Greenhouse Gases in the Northeast
Nine northeastern states plan to work on emissions regulations, since the Bush administration dropped the chalupa on the Kyoto Protocol:
Nine northeastern U.S. states are working on a plan to cap and then reduce the level of greenhouse gas emissions from power plants, the first U.S. deal of its kind and one which would see the region breaking with President George W. Bush who refused to sign the Kyoto Protocol
The move comes as California, Washington and Oregon are considering a similar pact -- a dynamic environmentalists say could pressure the federal government to adopt a national law. Bush refused to sign the Kyoto Protocol, the greenhouse gas reduction plan adopted by more than 150 countries.

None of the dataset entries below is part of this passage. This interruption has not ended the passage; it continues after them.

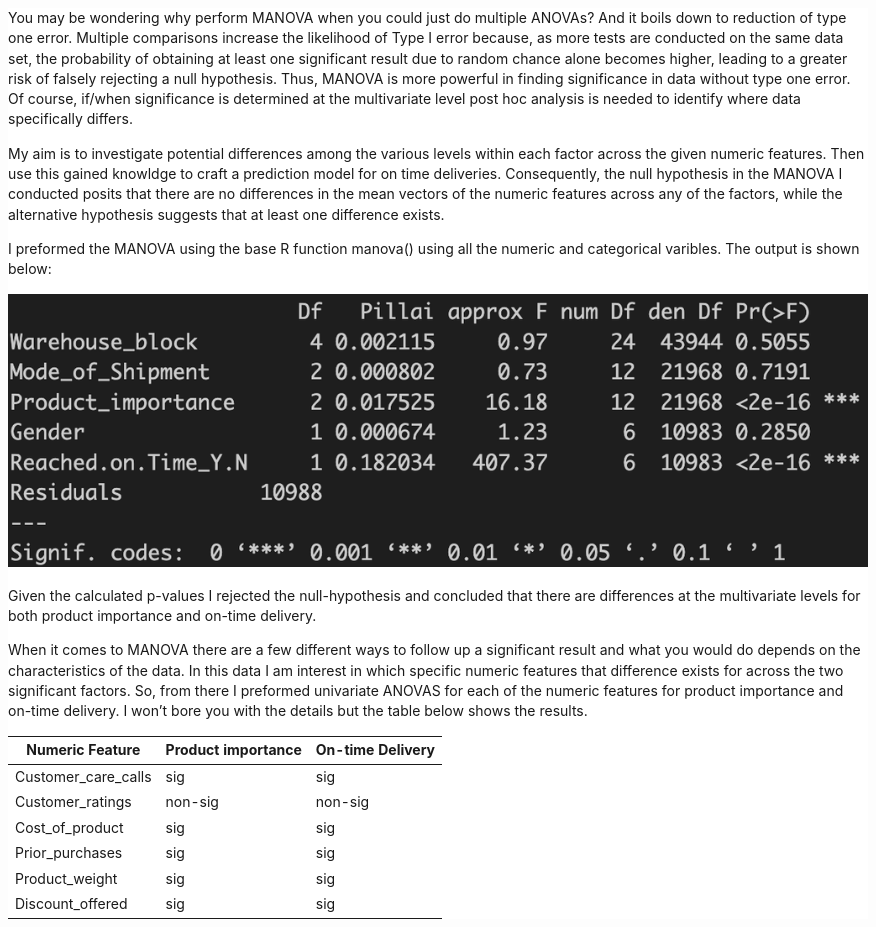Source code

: You may be wondering why perform MANOVA when you could just do multiple ANOVAs? And it boils down to reduction of type one error. Multiple comparisons increase the likelihood of Type I error because, as more tests are conducted on the same data set, the probability of obtaining at least one significant result due to random chance alone becomes higher, leading to a greater risk of falsely rejecting a null hypothesis. Thus, MANOVA is more powerful in finding significance in data without type one error. Of course, if/when significance is determined at the multivariate level post hoc analysis is needed to identify where data specifically differs.

My aim is to investigate potential differences among the various levels within each factor across the given numeric features. Then use this gained knowldge to craft a prediction model for on time deliveries. Consequently, the null hypothesis in the MANOVA I conducted posits that there are no differences in the mean vectors of the numeric features across any of the factors, while the alternative hypothesis suggests that at least one difference exists.

I preformed the MANOVA using the base R function manova() using all the numeric and categorical varibles. The output is shown below:

![Alt Text](/images/Multivariate_portfolio/MANOVA_results.png)

Given the calculated p-values I rejected the null-hypothesis and concluded that there are differences at the multivariate levels for both product importance and on-time delivery.

When it comes to MANOVA there are a few different ways to follow up a significant result and what you would do depends on the characteristics of the data. In this data I am interest in which specific numeric features that difference exists for across the two significant factors. So, from there I preformed univariate ANOVAS for each of the numeric features for product importance and on-time delivery. I won’t bore you with the details but the table below shows the results.

| Numeric Feature     | Product importance | On-time Delivery |
| ------------------- | ------------------ | ---------------- |
| Customer_care_calls | sig                | sig              |
| Customer_ratings    | non-sig            | non-sig          |
| Cost_of_product     | sig                | sig              |
| Prior_purchases     | sig                | sig              |
| Product_weight      | sig                | sig              |
| Discount_offered    | sig                | sig              |
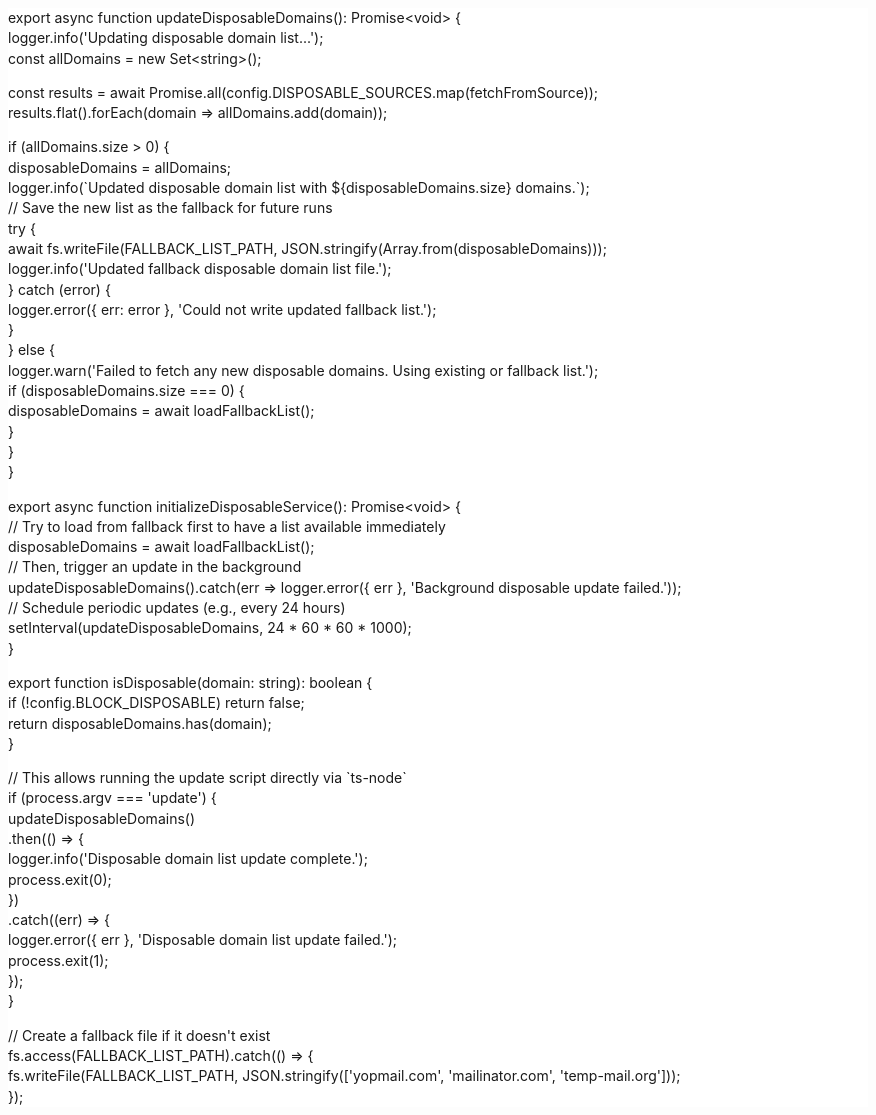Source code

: export async function updateDisposableDomains(): Promise\<void\> {  
  logger.info('Updating disposable domain list...');  
  const allDomains \= new Set\<string\>();

  const results \= await Promise.all(config.DISPOSABLE\_SOURCES.map(fetchFromSource));  
  results.flat().forEach(domain \=\> allDomains.add(domain));

  if (allDomains.size \> 0) {  
    disposableDomains \= allDomains;  
    logger.info(\`Updated disposable domain list with ${disposableDomains.size} domains.\`);  
    // Save the new list as the fallback for future runs  
    try {  
      await fs.writeFile(FALLBACK\_LIST\_PATH, JSON.stringify(Array.from(disposableDomains)));  
      logger.info('Updated fallback disposable domain list file.');  
    } catch (error) {  
      logger.error({ err: error }, 'Could not write updated fallback list.');  
    }  
  } else {  
    logger.warn('Failed to fetch any new disposable domains. Using existing or fallback list.');  
    if (disposableDomains.size \=== 0) {  
      disposableDomains \= await loadFallbackList();  
    }  
  }  
}

export async function initializeDisposableService(): Promise\<void\> {  
  // Try to load from fallback first to have a list available immediately  
  disposableDomains \= await loadFallbackList();  
  // Then, trigger an update in the background  
  updateDisposableDomains().catch(err \=\> logger.error({ err }, 'Background disposable update failed.'));  
  // Schedule periodic updates (e.g., every 24 hours)  
  setInterval(updateDisposableDomains, 24 \* 60 \* 60 \* 1000);  
}

export function isDisposable(domain: string): boolean {  
  if (\!config.BLOCK\_DISPOSABLE) return false;  
  return disposableDomains.has(domain);  
}

// This allows running the update script directly via \`ts-node\`  
if (process.argv \=== 'update') {  
  updateDisposableDomains()  
   .then(() \=\> {  
      logger.info('Disposable domain list update complete.');  
      process.exit(0);  
    })  
   .catch((err) \=\> {  
      logger.error({ err }, 'Disposable domain list update failed.');  
      process.exit(1);  
    });  
}

// Create a fallback file if it doesn't exist  
fs.access(FALLBACK\_LIST\_PATH).catch(() \=\> {  
  fs.writeFile(FALLBACK\_LIST\_PATH, JSON.stringify(\['yopmail.com', 'mailinator.com', 'temp-mail.org'\]));  
});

Under the plan being worked on, New York, New Jersey, Connecticut, Delaware, Maine, Massachusetts, New Hampshire, Rhode Island and Vermont would cap carbon dioxide emissions at 150 million tons a year -- roughly equal to the average emissions in the highest three years between 2000 and 2004.
Starting in 2015, the cap would be lowered, and emissions would be cut by 10 percent in 2020.
This is the kind of federalism I love to see, and the kind of federalism the Bush administration and Republicans hate to see. They're hypocritical, of course; federalism is okay ONLY if it meets their ends (e.g. chastising Massachusetts about gay marriage). Congress has tried to curb this sort of state-level environmental policy before, for example, when the law was changed so that states could only have either California emissions regulations or federal emissions regulations for automobiles. We'll see how this goes, but it looks promising.